A newly-built base for Manchester Detachment Royal Marines Reserve (RMR) Merseyside has been formally named after a local hero of the Crimean war during a ceremony attended by two of his great-great-granddaughters and the Commandant General Royal Marines, the most senior Royal Marine in the Service.
The new base, on the site of Haldane Barracks Army Reserve Centre on Eccles New Road, was formally named the Prettyjohns Building after Corporal John Prettyjohns who was awarded the Victoria Cross during the Crimean War and lies buried in Chorlton. During the ceremony a plaque was unveiled by Major General Robert A Magowan CBE, Commandant General Royal Marines, in the presence of Mrs Laura Walsh and Mrs Maria Gibbs, Cpl Prettyjohn’s great-great-granddaughters.
Born in Devon in 1823, John Pethyjohns joined the Marine Light Infantry. Upon enlisting, due to his heavy Devon accent, his name was misunderstood and spelled as Prettyjohns. He remained John Prettyjohns for the rest of his life. During the Crimean War, at the Battle of Inkerman, Cpl Prettyjohns and a party of marines were attacked by a Russian patrol. Low on ammunition, Cpl Prettyjohns seized the leader of the patrol with a ‘West Country wrestling throw’ while his men threw stones at the enemy. As a consequence of his actions he was put forward as the recipient of the Corps’ first Victoria Cross. Cpl Prettyjohns is buried in Chorlton alongside his wife and two daughters.
The Prettyjohns Building is a state-of-the-art training facility which will house Manchester Detachment RMR Merseyside. The project was delivered by the North West of England & the Isle of Man Reserve Forces’ and Cadets’ Association (NW RFCA), the organisation which manages the Reserve and Cadet estate in the region. Begun in August 2015 the project, worth £1.1 million, transformed what was previously a garage into a centre comprising modern office and training facilities across two floors. The detachment also benefit from having dedicated external training facilities including regain and climbing ropes, training wall and troop training shelter. There are currently 39 Royal Marines Reservists from Greater Manchester and seven recruits undergoing training, all of whom will use the facility on a weekly basis.

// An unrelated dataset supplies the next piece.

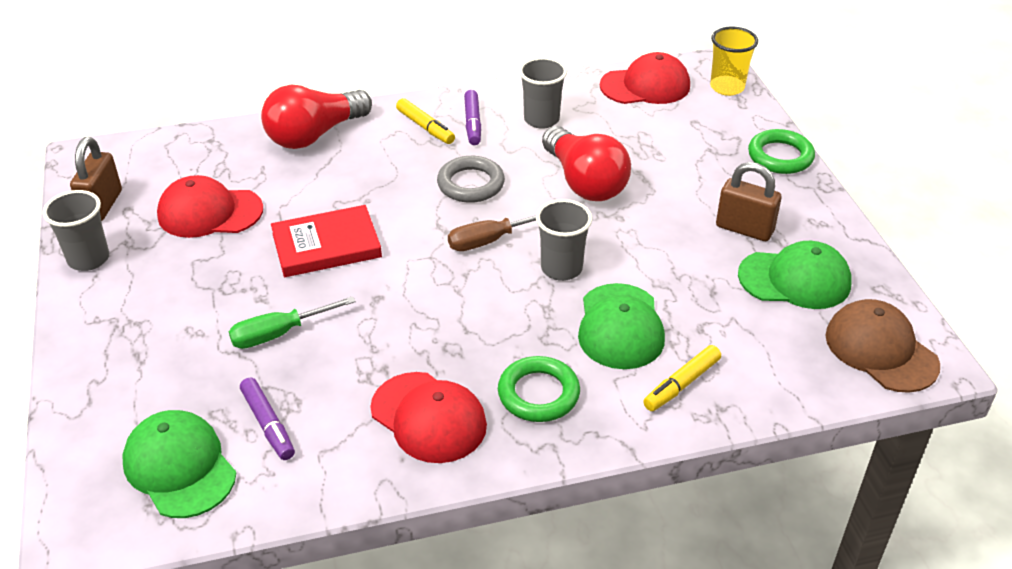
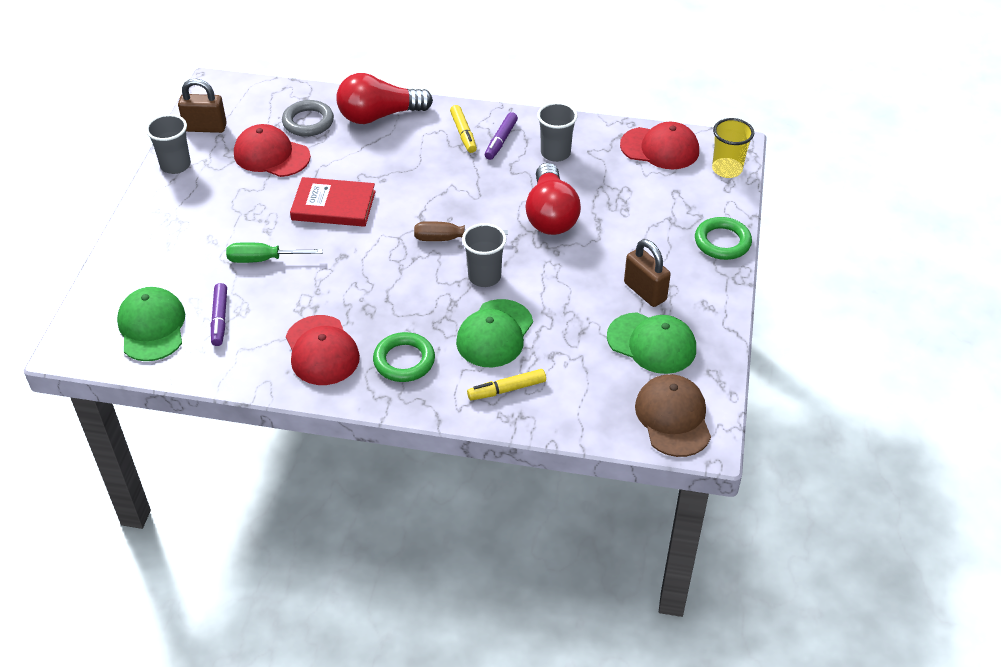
camera: 25 degrees right, 5 degrees up
(102, 205) = (205, 127): brown padlock -> brown padlock turned 60 degrees clockwise
(471, 184) = (465, 190): grey ring -> grey ring (308, 122)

Maj Gen Robert Magowan said: “It gives me great pleasure to name this new facility in honour of a Corps hero, the first Royal Marine to be awarded the VC, who is buried just a few miles away. It is even more of an honour to do so in the presence of Cpl Prettyjohns’ descendants, Mrs Laura Walsh and Mrs Maria Gibbs.
“The Prettyjohns Building will provide RMR Merseyside with a vital facility, allowing Royal Marines Reservists from across Manchester to train to the exacting standards required of them to deploy alongside their Regular counterparts on operations around the world.”
The Royal Marines Reserve comprises an elite group of some 600 people who combine their civilian jobs with serving as part-time, fully trained Commandos. Just like regular Royal Marines Commandos, they learn to deploy their skills in any location, environment and terrain. RMR Merseyside is based in central Liverpool and draws recruits from the North West, North Wales, the Midlands, Yorkshire and the Humber.